Tidak adanya awig-awig desa adat yang mengikat masyarakat lokal mengenai larangan membuang sampah sembarangan, ataupun dalam menjaga kebersihan menjadi salah satu penyebab kurang disiplinnya masyarakat lokal dalam menjaga lingkungannya. Selain itu juga, faktor kurangnya kesadaran, kurangnya rasa memiliki atas tempat publik, serta adanya nilai profan untuk pantai dan laut pun ikut mempengaruhi perilaku membuang sampah sembarangan di tempat umum. Saat ini, perilaku membuang sampah sembarangan sudah menjadi suatu kebiasaan yang dilakukan oleh masyarakat lokal desa dan susah untuk dihilangkan.

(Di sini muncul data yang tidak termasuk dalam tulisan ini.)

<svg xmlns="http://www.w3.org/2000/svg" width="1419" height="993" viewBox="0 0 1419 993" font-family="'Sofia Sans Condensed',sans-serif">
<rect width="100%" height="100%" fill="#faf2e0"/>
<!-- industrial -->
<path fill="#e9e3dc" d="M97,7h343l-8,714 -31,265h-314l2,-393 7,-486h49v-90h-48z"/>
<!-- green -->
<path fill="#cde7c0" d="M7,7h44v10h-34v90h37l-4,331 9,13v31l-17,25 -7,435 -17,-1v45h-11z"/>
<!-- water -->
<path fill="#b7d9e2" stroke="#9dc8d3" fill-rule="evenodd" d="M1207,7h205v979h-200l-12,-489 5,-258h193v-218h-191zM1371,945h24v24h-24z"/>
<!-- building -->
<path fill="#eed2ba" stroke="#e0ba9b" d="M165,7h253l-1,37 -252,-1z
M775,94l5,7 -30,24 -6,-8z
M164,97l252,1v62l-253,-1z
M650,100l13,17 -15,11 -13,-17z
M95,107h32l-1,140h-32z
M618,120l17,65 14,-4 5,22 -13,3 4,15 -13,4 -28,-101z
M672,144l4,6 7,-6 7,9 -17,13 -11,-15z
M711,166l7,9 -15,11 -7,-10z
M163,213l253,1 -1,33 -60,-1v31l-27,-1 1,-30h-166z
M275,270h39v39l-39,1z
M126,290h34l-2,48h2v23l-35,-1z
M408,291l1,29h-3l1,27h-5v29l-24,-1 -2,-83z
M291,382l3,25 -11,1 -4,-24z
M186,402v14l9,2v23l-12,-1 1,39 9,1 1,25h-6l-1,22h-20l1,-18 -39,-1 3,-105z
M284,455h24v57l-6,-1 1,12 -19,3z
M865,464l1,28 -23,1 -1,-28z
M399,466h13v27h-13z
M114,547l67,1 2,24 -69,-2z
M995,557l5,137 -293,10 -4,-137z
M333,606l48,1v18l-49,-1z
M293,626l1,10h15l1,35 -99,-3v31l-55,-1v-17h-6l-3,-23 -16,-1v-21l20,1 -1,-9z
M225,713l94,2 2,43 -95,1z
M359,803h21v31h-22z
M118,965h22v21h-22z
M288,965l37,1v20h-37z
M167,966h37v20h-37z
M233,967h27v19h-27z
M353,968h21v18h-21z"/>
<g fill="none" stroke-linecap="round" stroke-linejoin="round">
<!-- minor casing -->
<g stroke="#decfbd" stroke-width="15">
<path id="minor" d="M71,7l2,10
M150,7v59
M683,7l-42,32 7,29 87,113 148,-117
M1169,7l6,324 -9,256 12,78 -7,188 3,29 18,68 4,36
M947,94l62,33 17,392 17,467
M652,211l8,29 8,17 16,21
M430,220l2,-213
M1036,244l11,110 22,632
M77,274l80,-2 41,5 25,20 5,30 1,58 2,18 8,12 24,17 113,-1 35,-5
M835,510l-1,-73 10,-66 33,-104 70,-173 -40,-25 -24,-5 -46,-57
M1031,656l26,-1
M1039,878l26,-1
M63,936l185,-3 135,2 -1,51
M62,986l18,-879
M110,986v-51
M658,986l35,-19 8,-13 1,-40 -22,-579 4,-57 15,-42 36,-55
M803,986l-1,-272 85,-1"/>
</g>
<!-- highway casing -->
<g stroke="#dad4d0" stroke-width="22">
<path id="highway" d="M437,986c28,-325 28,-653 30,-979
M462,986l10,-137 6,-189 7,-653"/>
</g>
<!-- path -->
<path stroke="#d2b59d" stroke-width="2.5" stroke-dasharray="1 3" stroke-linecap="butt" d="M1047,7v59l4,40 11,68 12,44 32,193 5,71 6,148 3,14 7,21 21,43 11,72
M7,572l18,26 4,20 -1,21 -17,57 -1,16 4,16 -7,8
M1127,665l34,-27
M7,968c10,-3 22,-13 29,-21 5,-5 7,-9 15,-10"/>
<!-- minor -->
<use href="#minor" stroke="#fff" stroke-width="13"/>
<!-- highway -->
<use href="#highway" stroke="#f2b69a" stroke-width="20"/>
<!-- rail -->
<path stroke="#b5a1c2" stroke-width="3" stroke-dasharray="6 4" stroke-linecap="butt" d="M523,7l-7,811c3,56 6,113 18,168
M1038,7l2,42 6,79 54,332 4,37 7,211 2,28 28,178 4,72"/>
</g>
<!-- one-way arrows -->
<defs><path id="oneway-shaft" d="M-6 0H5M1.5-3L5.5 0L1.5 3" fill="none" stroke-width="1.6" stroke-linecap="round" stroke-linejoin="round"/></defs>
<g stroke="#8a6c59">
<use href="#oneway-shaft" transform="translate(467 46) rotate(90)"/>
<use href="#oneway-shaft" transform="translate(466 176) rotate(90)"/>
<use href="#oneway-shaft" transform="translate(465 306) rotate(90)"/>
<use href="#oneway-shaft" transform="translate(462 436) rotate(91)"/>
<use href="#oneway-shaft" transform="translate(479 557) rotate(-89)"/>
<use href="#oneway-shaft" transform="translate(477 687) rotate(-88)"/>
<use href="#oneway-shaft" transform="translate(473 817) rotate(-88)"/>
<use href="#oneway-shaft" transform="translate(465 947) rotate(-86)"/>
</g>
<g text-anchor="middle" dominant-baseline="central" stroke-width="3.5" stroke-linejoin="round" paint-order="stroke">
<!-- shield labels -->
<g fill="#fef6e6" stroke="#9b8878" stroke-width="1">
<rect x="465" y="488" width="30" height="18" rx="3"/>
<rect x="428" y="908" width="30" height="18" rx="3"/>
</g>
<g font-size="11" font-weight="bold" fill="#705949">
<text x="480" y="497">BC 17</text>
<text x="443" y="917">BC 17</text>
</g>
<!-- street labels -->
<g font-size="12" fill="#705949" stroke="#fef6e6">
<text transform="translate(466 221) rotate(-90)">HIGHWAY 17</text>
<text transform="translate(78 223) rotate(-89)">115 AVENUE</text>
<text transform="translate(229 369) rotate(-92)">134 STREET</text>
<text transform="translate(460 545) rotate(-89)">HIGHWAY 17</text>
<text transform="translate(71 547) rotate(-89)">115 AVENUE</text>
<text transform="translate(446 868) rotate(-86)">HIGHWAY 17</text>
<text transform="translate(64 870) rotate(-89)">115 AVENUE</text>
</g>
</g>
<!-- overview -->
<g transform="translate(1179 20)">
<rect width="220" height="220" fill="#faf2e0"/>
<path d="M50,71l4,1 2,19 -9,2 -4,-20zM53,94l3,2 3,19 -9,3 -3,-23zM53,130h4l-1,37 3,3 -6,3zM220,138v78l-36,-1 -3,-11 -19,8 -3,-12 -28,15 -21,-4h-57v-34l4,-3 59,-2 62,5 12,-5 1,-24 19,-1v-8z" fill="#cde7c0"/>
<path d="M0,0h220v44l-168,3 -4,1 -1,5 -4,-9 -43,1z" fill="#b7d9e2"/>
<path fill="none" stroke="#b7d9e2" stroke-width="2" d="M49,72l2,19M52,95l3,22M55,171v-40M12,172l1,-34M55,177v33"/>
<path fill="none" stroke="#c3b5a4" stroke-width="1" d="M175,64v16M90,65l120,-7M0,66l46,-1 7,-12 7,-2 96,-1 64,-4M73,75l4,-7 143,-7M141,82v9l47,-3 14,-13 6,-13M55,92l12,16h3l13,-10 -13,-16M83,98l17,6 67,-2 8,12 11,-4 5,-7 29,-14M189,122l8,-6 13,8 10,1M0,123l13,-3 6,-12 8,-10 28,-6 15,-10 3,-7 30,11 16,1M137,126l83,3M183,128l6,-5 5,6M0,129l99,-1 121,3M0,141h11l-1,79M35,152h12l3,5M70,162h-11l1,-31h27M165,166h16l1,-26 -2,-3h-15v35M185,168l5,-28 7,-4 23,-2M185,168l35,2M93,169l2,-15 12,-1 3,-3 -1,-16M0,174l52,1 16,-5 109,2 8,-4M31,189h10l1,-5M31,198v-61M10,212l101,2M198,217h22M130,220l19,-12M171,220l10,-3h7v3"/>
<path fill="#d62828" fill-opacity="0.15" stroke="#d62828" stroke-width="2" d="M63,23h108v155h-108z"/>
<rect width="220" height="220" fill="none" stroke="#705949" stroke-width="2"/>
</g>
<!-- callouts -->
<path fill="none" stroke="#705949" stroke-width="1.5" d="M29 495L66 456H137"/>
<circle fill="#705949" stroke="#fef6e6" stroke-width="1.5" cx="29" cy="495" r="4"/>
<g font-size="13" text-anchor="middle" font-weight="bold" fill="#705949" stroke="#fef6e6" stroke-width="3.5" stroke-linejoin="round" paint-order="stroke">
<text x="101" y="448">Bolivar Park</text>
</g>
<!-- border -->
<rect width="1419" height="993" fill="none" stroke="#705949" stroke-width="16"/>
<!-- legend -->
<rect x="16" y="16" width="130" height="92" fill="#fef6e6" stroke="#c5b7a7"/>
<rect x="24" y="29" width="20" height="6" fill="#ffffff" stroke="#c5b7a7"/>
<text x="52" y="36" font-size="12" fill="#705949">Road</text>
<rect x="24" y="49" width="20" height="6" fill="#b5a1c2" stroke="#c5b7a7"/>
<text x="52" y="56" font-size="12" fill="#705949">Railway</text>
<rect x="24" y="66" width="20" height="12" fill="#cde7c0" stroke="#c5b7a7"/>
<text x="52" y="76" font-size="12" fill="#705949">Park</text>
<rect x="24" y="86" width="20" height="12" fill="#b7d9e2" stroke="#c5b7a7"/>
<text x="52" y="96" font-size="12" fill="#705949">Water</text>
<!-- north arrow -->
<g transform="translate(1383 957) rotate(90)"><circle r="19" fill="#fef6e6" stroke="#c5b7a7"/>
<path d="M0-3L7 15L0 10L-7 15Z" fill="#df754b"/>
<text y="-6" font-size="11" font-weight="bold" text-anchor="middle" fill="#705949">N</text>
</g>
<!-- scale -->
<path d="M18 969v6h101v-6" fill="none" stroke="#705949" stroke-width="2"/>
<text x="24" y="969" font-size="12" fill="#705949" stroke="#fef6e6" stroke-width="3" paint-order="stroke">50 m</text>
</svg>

Adanya nama ekowisata sebagai jenis pariwisata yang ada di Desa Jungutbatu tidak diikuti dengan partisipasi aktif dari masyarakat lokal dalam menjaga kebersihan lingkungannya, terutama lingkungan umum. Peran serta atau partisipasi dari masyarakat lokal dirasakan sangat kurang di dalamnya. Kebersihan hanya dirasakan dalam lingkungan domestik yang tidak lain adalah rumah tempat tinggal masyarakat lokal dan juga lokasi wisata. Partisipasi masyarakat lokal hanya tampak pada saat kerja bakti adat sebelum hari raya galungan danyang dilakukan oleh kelompok pemuda yang bekerja di bidang pariwisata saja dengan mendapat dukungan dari para pemilik usaha pariwisata di Desa Jungutbatu. Hal tersebut seperti menjadi sebuah antiklimaks, dimana seharusnya sebuah lokasi pariwisata (ekowisata) yang menjual keindahan dan keunikan alam di samping budaya masyarakat lokal mendapatkan dukungan dari masyarakat lokal selaku tuan rumah,namun hal tersebut tidak terlihat sepenuhnya di Desa
Jungutbatu. Dukungan tersebut juga ditujukan supaya pariwisata yang berada di desanya dapat terus tumbuh dan berkembang, karena pariwisata sudah menjadi bagian hidup (sumber penghasilan) dari Desa Jungutbatu. Penamaan atau pelebelan ekowisata di Desa Jungutbatu menjadi sebuah pertanyaan kembali ketika berada di desa tersebut dengan keadaan lingkungan seperti itu. Sebagai tuan rumah, diperlukan kerja keras untuk mengembangkan ekowisata dari masyarakat lokal. Nilai Tri Hita Karana(parahyangan, pawongan, palemahan)yang menjadi sebuah nilai penting dalam agama Hindu hanya tampak pada lingkungan domestik.Nilai dan perilaku yang mereka lakukan dan tanamkan dalam lingkungan domestik, sebaiknya dilakukan juga pada lingkungan publik desa mereka.Sehingga lingkungan akan terus terjaga dan pariwisata di Desa Jungutbatu (Nusa Lembongan umumnya) akan terus berkembang.